The next step is to prepare input data and generate input files required by AutoClass C:

clust.prepare_input_data()
clust.create_db2_file()
clust.create_hd2_file()
clust.create_model_file()
clust.create_sparams_file()
clust.create_rparams_file()

All this commands are compulsory and will create several parameter files in the current directory.

Classification / clustering

Once input files are created, one can build Bash run script and actually run AutoClass C:

import autoclasswrapper as wrapper
run = wrapper.Run()
run.create_run_file()
run.run()

At this stage, AutoClass C must be installed and available in PATH (see installation section).
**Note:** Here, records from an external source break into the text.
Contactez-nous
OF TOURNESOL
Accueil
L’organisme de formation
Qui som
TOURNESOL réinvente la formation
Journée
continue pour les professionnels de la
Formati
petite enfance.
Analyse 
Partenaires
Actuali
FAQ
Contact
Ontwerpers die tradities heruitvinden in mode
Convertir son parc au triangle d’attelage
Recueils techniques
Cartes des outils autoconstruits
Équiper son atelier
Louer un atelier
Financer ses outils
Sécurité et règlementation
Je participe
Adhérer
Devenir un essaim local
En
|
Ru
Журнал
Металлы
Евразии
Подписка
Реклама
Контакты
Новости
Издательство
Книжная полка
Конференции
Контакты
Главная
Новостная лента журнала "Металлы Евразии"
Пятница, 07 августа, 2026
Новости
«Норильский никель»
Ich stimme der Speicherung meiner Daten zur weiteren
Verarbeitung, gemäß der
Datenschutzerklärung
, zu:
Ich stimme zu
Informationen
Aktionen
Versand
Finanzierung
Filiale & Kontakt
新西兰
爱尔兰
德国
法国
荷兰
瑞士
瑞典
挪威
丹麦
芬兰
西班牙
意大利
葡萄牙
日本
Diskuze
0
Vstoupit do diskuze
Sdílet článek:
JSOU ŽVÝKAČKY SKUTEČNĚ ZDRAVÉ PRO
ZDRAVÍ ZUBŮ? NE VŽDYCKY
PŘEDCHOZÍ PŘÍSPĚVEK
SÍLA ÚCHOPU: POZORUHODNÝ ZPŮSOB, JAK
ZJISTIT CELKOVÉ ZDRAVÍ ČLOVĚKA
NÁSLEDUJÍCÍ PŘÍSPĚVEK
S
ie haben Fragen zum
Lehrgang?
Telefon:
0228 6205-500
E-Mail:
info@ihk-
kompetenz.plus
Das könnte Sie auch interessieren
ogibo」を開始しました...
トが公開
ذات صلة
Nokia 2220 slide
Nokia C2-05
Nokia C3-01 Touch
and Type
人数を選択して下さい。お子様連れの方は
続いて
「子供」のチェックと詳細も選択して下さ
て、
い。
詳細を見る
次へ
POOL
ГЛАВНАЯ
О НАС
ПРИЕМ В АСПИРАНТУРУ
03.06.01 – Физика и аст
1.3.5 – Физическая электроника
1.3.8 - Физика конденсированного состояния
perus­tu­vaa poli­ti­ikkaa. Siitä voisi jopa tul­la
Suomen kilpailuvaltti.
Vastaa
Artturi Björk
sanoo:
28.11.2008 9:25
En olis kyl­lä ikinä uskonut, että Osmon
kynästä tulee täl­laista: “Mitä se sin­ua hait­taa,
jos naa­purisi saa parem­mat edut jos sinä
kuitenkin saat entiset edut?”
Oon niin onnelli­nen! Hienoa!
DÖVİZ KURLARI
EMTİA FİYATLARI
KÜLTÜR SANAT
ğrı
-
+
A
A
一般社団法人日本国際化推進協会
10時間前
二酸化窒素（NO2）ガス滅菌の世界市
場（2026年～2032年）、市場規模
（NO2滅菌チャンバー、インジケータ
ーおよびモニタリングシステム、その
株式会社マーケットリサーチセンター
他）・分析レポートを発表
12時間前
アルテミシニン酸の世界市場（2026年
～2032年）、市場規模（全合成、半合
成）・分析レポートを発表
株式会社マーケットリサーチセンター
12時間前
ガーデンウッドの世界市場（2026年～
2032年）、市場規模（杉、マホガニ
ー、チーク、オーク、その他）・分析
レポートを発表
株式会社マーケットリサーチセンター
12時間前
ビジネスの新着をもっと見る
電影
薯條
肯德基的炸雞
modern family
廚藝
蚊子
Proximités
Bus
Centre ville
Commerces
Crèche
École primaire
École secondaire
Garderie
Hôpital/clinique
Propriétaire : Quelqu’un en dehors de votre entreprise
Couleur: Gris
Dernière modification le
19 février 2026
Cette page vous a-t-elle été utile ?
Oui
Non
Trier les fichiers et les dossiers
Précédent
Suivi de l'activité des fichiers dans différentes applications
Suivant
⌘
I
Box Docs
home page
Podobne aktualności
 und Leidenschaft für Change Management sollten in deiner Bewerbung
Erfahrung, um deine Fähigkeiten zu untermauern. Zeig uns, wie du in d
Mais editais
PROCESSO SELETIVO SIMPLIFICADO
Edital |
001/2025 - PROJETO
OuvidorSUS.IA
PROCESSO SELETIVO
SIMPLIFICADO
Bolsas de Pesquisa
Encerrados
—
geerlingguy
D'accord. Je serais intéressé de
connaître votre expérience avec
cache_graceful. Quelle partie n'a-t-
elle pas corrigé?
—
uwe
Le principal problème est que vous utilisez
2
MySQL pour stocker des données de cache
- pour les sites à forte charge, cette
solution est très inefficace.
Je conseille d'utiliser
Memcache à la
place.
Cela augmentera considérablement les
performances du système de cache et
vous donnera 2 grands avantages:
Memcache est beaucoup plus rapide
The Bash script that run AutoClass C runs it actually twice. The first time to perform the classification (clustering). The second time to build a report from the raw results.

The Bash script that run AutoClass C is loaded itself with the nohup command. This means that the only way to stop this script is by killing it!

Depending on the size of the datasets (number of lines and columns), the classification might take some time to run (from few seconds to several hours). By default, the maximum running time is 3600 seconds (1 hour). This setting can be modified with the max_duration parameter of the .create_sparams_file() method.

Results analysis

Upon classification, results are ouput in different formats:

  • .cdt: cluster data (CDT) files can be open with Java Treeview

  • .tsv: Tab-separated values (TSV) file can be easily open and process with Microsoft Excel, R, Python…

  • _stats.tsv: basic statistics for all classes

  • _dendrogram.png: figure with a dendrogram showing relationship between classes

Note that the first class has number 1 (not 0).

import autoclasswrapper as wrapper
results = wrapper.Output()
results.extract_results()
results.aggregate_input_data()
results.write_cdt()
results.write_cdt(with_proba=True)
results.write_class_stats()
results.write_dendrogram()

The .tsv files contains:

  • The initial dataset.

  • A main-class column that gives the class with the highest probability.

  • A main-class-proba column that contains the actual probability value (between 0.0 and 1.0) of the most probable class.

  • class-x-proba columns (with x being a class number) that provide the probability to belong to the x class.